▶ [Written request]: Format the rows below as a JSON list of strings with one string per line, covering every row and skipping blank lines. Leave the pictures out of the answer.

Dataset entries

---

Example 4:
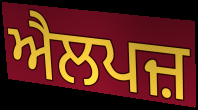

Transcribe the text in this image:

ਐਲਪਜ਼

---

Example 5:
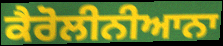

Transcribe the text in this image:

ਕੈਰੋਲੀਨੀਆਨਾ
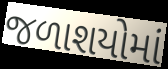
જળાશયોમાં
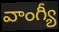
వాంగ్యీ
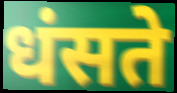
धंसते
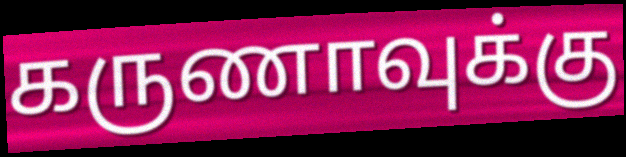
கருணாவுக்கு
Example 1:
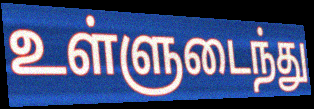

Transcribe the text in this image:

உள்ளுடைந்து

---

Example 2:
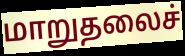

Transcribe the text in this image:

மாறுதலைச்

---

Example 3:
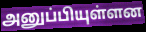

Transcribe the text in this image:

அனுப்பியுள்ளன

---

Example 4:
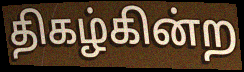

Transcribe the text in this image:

திகழ்கின்ற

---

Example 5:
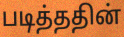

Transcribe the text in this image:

படித்ததின்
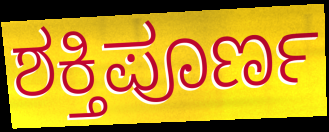
ಶಕ್ತಿಪೂರ್ಣ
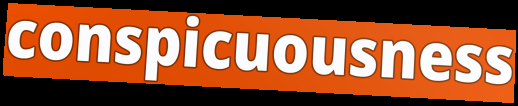
conspicuousness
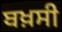
ਬਖ਼ਸੀ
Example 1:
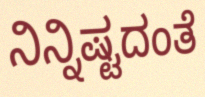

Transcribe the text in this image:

ನಿನ್ನಿಷ್ಟದಂತೆ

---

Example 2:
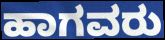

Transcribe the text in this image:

ಹಾಗವರು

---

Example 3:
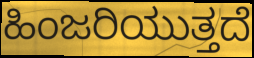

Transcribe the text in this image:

ಹಿಂಜರಿಯುತ್ತದೆ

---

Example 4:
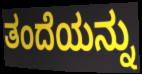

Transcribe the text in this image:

ತಂದೆಯನ್ನು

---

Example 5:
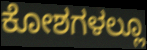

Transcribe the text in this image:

ಕೋಶಗಳಲ್ಲೂ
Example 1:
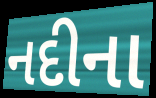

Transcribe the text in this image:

નદીના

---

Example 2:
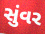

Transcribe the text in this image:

સુંવર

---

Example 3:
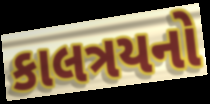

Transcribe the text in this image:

કાલત્રયનો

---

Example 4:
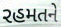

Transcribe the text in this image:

રહમતને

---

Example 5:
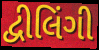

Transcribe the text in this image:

દ્વીલિંગી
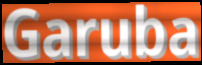
Garuba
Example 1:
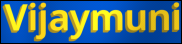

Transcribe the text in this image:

Vijaymuni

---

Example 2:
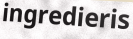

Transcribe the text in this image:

ingredieris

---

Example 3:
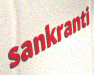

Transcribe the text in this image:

sankranti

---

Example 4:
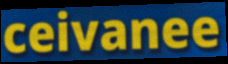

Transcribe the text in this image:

ceivanee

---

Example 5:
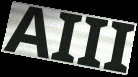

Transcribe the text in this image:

AIII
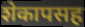
शेकापसह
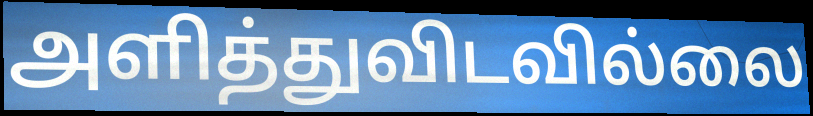
அளித்துவிடவில்லை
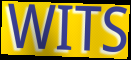
WITS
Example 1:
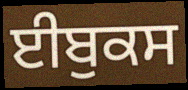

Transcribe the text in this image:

ਈਬੁਕਸ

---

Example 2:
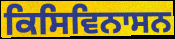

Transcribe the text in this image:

ਕਿਸਿਵਿਨਾਸਨ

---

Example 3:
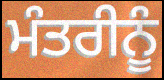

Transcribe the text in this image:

ਮੰਤਰੀਨੂੰ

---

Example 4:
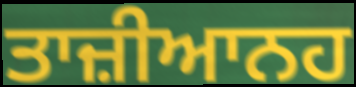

▶ [Reply]:
[
  "---",
  "Example 4:",
  "Transcribe the text in this image:",
  "ਐਲਪਜ਼",
  "---",
  "Example 5:",
  "Transcribe the text in this image:",
  "ਕੈਰੋਲੀਨੀਆਨਾ",
  "જળાશયોમાં",
  "వాంగ్యీ",
  "धंसते",
  "கருணாவுக்கு",
  "Example 1:",
  "Transcribe the text in this image:",
  "உள்ளுடைந்து",
  "---",
  "Example 2:",
  "Transcribe the text in this image:",
  "மாறுதலைச்",
  "---",
  "Example 3:",
  "Transcribe the text in this image:",
  "அனுப்பியுள்ளன",
  "---",
  "Example 4:",
  "Transcribe the text in this image:",
  "திகழ்கின்ற",
  "---",
  "Example 5:",
  "Transcribe the text in this image:",
  "படித்ததின்",
  "ಶಕ್ತಿಪೂರ್ಣ",
  "conspicuousness",
  "ਬਖ਼ਸੀ",
  "Example 1:",
  "Transcribe the text in this image:",
  "ನಿನ್ನಿಷ್ಟದಂತೆ",
  "---",
  "Example 2:",
  "Transcribe the text in this image:",
  "ಹಾಗವರು",
  "---",
  "Example 3:",
  "Transcribe the text in this image:",
  "ಹಿಂಜರಿಯುತ್ತದೆ",
  "---",
  "Example 4:",
  "Transcribe the text in this image:",
  "ತಂದೆಯನ್ನು",
  "---",
  "Example 5:",
  "Transcribe the text in this image:",
  "ಕೋಶಗಳಲ್ಲೂ",
  "Example 1:",
  "Transcribe the text in this image:",
  "નદીના",
  "---",
  "Example 2:",
  "Transcribe the text in this image:",
  "સુંવર",
  "---",
  "Example 3:",
  "Transcribe the text in this image:",
  "કાલત્રયનો",
  "---",
  "Example 4:",
  "Transcribe the text in this image:",
  "રહમતને",
  "---",
  "Example 5:",
  "Transcribe the text in this image:",
  "દ્વીલિંગી",
  "Garuba",
  "Example 1:",
  "Transcribe the text in this image:",
  "Vijaymuni",
  "---",
  "Example 2:",
  "Transcribe the text in this image:",
  "ingredieris",
  "---",
  "Example 3:",
  "Transcribe the text in this image:",
  "sankranti",
  "---",
  "Example 4:",
  "Transcribe the text in this image:",
  "ceivanee",
  "---",
  "Example 5:",
  "Transcribe the text in this image:",
  "AIII",
  "शेकापसह",
  "அளித்துவிடவில்லை",
  "WITS",
  "Example 1:",
  "Transcribe the text in this image:",
  "ਈਬੁਕਸ",
  "---",
  "Example 2:",
  "Transcribe the text in this image:",
  "ਕਿਸਿਵਿਨਾਸਨ",
  "---",
  "Example 3:",
  "Transcribe the text in this image:",
  "ਮੰਤਰੀਨੂੰ",
  "---",
  "Example 4:"
]